As I
mentioned in yesterday’s blog, today is Margaret Atwood’s 76th
birthday, but there is another Canadian poet and novelist who celebrates a landmark
birthday today. November 18, 2015 is the
50th birthday of Michael Crummey, a writer from Newfoundland. He has written four novels: River
Thieves, The Wreckage, Galore, and Sweetland, all of which I recommend. In honour of the author’s birthday, I’m
posting my review of his most recent novel which recently appeared on the longlist of the 2016 International Dublin Literary Award.
Review of Sweetland
4
Stars
Seventy-year-old
Moses Sweetland lives in the outport of Chance Cove on an island off the
southern coast of Newfoundland. The inhabitants of this island – named for
Moses’ family – have been offered a substantial financial incentive to
relocate. The proviso is that everyone has to accept the offer but, not surprisingly,
Moses is the last holdout. Moses’ life on the island in its waning comprises
the first half of the novel: “The whole place was going under, and almost
everyone it mattered to was already in the ground” (92). The second half
details Moses’ solitary life after he fakes his death just before the last
Sweetlanders leave.
Moses is
certainly memorable. Just as I have never forgotten Hagar Shipley in Margaret
Laurence’s The Stone Angel, I am
unlikely to forget this character. Initially, he seems to be an old curmudgeon
but gradually we discover, especially through his relationship with his
great-nephew Jesse, that he is capable of great love and compassion. Through
flashbacks, we learn about the events that shaped Moses’ life and come to
understand the reasons for his brusque exterior.
Many of the
other inhabitants also come to life as fully realized characters. Many have an
eccentric trait which distinguishes them, but that does not mean they are flat
characters; they prove to be complex people with both positive and negative
qualities. Duke Fewer, the barber who for 20 years has never actually cut hair
or shaved any man, is one example of someone who emerges as being more than
first impressions suggest.
In the
second part of the novel, Moses is the only living resident on Sweetland, but
he has several phantoms for company. At times I found myself wondering whether
Moses had actually died and was himself a spectre, especially considering the
last conversation in Part I, so I kept looking for Pincher Martin clues. In that vein, the constantly incorrect
weather forecasts are suspicious: “there wasn’t a single reliable detail in the
announcements. As if the island had drifted into its own latitude, beyond the
reach of the CBC’s meteorologists” (293).
Moses does
a lot of thinking about life and death as he struggles to preserve island life
from vanishing. He muses that “A life was no goddamn thing in the end . . .

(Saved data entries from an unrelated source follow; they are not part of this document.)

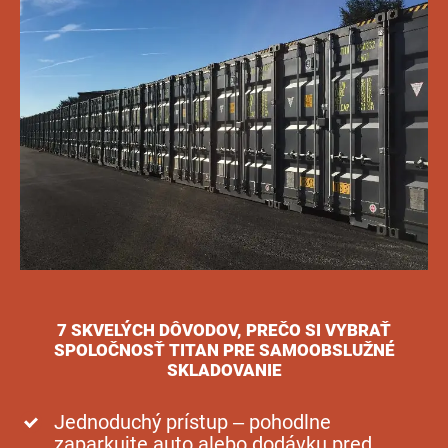
7 SKVELÝCH DÔVODOV, PREČO SI VYBRAŤ
SPOLOČNOSŤ TITAN PRE SAMOOBSLUŽNÉ
SKLADOVANIE
Jednoduchý prístup – pohodlne
zaparkujte auto alebo dodávku pred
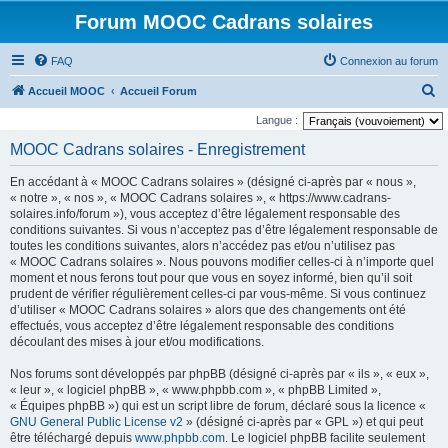
Forum MOOC Cadrans solaires
FAQ
Connexion au forum
R
Accueil MOOC
Accueil Forum
e
Langue :
c
MOOC Cadrans solaires - Enregistrement
h
En accédant à « MOOC Cadrans solaires » (désigné ci-après par « nous »,
e
« notre », « nos », « MOOC Cadrans solaires », « https://www.cadrans-
r
solaires.info/forum »), vous acceptez d’être légalement responsable des
conditions suivantes. Si vous n’acceptez pas d’être légalement responsable de
c
toutes les conditions suivantes, alors n’accédez pas et/ou n’utilisez pas
h
« MOOC Cadrans solaires ». Nous pouvons modifier celles-ci à n’importe quel
moment et nous ferons tout pour que vous en soyez informé, bien qu’il soit
e
prudent de vérifier régulièrement celles-ci par vous-même. Si vous continuez
r
d’utiliser « MOOC Cadrans solaires » alors que des changements ont été
effectués, vous acceptez d’être légalement responsable des conditions
découlant des mises à jour et/ou modifications.
Nos forums sont développés par phpBB (désigné ci-après par « ils », « eux »,
« leur », « logiciel phpBB », « www.phpbb.com », « phpBB Limited »,
« Équipes phpBB ») qui est un script libre de forum, déclaré sous la licence «
GNU General Public License v2
» (désigné ci-après par « GPL ») et qui peut
être téléchargé depuis
www.phpbb.com
. Le logiciel phpBB facilite seulement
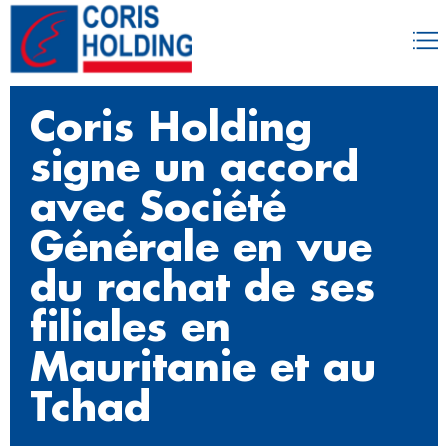
Coris Holding
signe un accord
avec Société
Générale en vue
du rachat de ses
filiales en
Mauritanie et au
Tchad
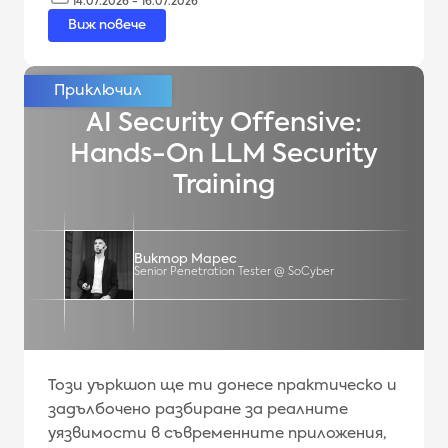
14.07.2026 - 16.07.2026
Виж повече
AI Security Offensive:
Hands-On LLM Security
Training
Виктор Марес
Senior Penetration Tester @ SoCyber
Този уъркшоп ще ти донесе практическо и
задълбочено разбиране за реалните
уязвимости в съвременните приложения,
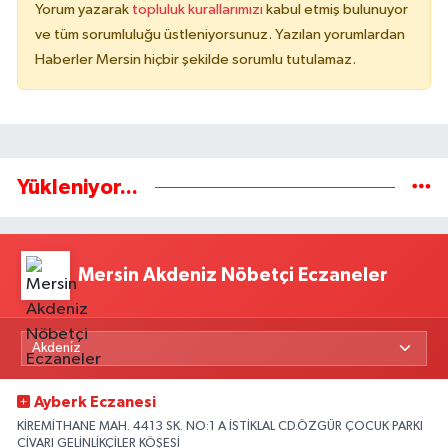
Yorum yazarak
topluluk kurallarımızı
kabul etmiş bulunuyor
ve tüm sorumluluğu üstleniyorsunuz. Yazılan yorumlardan
Haberler Mersin hiçbir şekilde sorumlu tutulamaz.
Yükleniyor...
Mersin Akdeniz Nöbetçi Eczaneler
Ayberk Eczanesi
KİREMİTHANE MAH. 4413 SK. NO:1 A İSTİKLAL CD.ÖZGÜR ÇOCUK PARKI
CİVARI GELİNLİKÇİLER KÖŞESİ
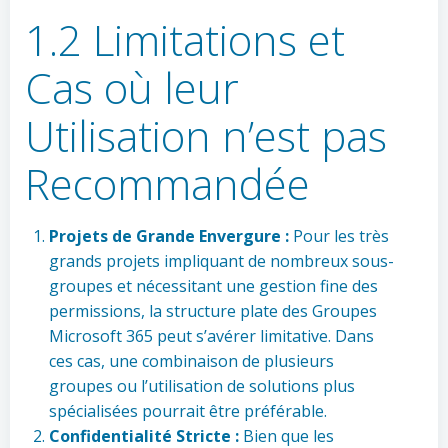
1.2 Limitations et
Cas où leur
Utilisation n’est pas
Recommandée
Projets de Grande Envergure :
Pour les très
grands projets impliquant de nombreux sous-
groupes et nécessitant une gestion fine des
permissions, la structure plate des Groupes
Microsoft 365 peut s’avérer limitative. Dans
ces cas, une combinaison de plusieurs
groupes ou l’utilisation de solutions plus
spécialisées pourrait être préférable.
Confidentialité Stricte :
Bien que les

Bits and pieces of make-believe cobbled together to look halfways human, like
some stick-and-rag doll meant to scare crows out of the garden. No goddamn
thing at all” (141). Our place in the universe is like that of people set
adrift in a lifeboat: “To be set adrift without warning or explanation, with
nothing to say if they would ever be found. Or if anyone was even looking for
them. Orphaned on an ocean that seems endless” (143). And there is no stopping
change: “There was a new world being built around him. . . . The generations of
instinct they’d relied on to survive here suddenly useless . . . like the VHS
machines and analog televisions dumped on the slope beyond the incinerator.
Relics of another time and on their way out” (277).
This novel,
like all of Crummey’s books, has realistic characters confronting universal
issues. Furthermore, there is the Newfoundland setting which is painted so
vividly; by the time the novel comes to an end, the reader is left feeling
he/she could fill in the names on a map of Sweetland.